Page:
Now it is important to determine how many respondents are code 98/99 in POSTAL_CODE_REPORTING and we have no further information. There are **97 such respondents in Waves 1 and 2, out of a total of 2000. It should be noted, though, that 17 of these individuals said they lived in either London or Birmingham. However, the urbanization codes of these respondents were not imputed, given Lewis’s reluctance to do so. Theoretically, we could*.

df.dk<-df%>%
  dplyr::filter(POSTAL_CODE_REPORTING == "99.00"|POSTAL_CODE_REPORTING == "98.00")

df.dk$no.code<-1

df.dk$no.code<-factor(df.dk$no.code, levels=c(1), labels=c("Respondent has no zip code"))

df.dk$lives.in.city<-0
df.dk$lives.in.city[df.dk$WP15451 == 1 | df.dk$WP15450 == 1]<-1

df.dk$lives.in.city<-factor(df.dk$lives.in.city, levels=c(0,1), labels=c("Does not live in London or Birmingham", "Lives in London or Birmingham"))

From here, we will exclude the DK/Refused respondents from the merge analysis. This brings the combined sample down to 1,903 respondents.

We now have a number of formatting issues. Many of the postal codes in the Gallup World Poll file are entered using lower-case letters. For ease of merging, we can use R’s “str_to_upper” function to capitalize all alphabetic characters. In general, our interviewers did NOT record the customary space in between the outcode and incode observed in the reference file, though in a few cases, the interviewed did (not sure why we see this inconsistency).

Tasks for this exercise:
1. Could you retype the survey-merge passage from "df.dk$no.code<-1" up to and including "to 1,903 respondents."?
2. Would you echo only the lines of the listing below, from the line with "name author: Salisb." up to and including the line with "state / province: Central"?

Provided data:

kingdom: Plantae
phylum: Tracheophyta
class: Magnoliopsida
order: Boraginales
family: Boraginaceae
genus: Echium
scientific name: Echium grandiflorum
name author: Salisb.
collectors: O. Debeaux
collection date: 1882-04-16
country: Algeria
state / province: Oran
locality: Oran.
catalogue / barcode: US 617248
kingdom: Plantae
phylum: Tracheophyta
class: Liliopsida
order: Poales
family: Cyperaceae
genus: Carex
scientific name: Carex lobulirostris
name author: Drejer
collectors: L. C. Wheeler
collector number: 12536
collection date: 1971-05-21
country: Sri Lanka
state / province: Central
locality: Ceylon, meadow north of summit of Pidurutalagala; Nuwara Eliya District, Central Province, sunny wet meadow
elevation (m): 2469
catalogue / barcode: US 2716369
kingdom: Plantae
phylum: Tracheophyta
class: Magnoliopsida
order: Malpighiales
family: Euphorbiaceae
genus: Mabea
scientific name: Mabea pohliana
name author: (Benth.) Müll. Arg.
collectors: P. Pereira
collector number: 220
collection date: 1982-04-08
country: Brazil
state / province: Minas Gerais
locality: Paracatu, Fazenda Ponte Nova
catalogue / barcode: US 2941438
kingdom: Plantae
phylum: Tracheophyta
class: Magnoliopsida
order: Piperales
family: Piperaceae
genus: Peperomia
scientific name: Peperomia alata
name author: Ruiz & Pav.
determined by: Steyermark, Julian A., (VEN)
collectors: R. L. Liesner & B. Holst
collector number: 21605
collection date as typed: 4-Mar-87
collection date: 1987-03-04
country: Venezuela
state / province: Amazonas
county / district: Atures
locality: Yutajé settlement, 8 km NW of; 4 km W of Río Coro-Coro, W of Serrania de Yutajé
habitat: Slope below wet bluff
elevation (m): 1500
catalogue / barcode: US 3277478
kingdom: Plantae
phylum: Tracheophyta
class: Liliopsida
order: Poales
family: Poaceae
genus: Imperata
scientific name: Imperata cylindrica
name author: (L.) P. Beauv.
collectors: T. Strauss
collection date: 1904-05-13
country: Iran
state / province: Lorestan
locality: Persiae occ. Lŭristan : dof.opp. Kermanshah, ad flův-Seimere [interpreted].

Correct answers:
1.
df.dk$no.code<-1

df.dk$no.code<-factor(df.dk$no.code, levels=c(1), labels=c("Respondent has no zip code"))

df.dk$lives.in.city<-0
df.dk$lives.in.city[df.dk$WP15451 == 1 | df.dk$WP15450 == 1]<-1

df.dk$lives.in.city<-factor(df.dk$lives.in.city, levels=c(0,1), labels=c("Does not live in London or Birmingham", "Lives in London or Birmingham"))

From here, we will exclude the DK/Refused respondents from the merge analysis. This brings the combined sample down to 1,903 respondents.

2.
name author: Salisb.
collectors: O. Debeaux
collection date: 1882-04-16
country: Algeria
state / province: Oran
locality: Oran.
catalogue / barcode: US 617248
kingdom: Plantae
phylum: Tracheophyta
class: Liliopsida
order: Poales
family: Cyperaceae
genus: Carex
scientific name: Carex lobulirostris
name author: Drejer
collectors: L. C. Wheeler
collector number: 12536
collection date: 1971-05-21
country: Sri Lanka
state / province: Central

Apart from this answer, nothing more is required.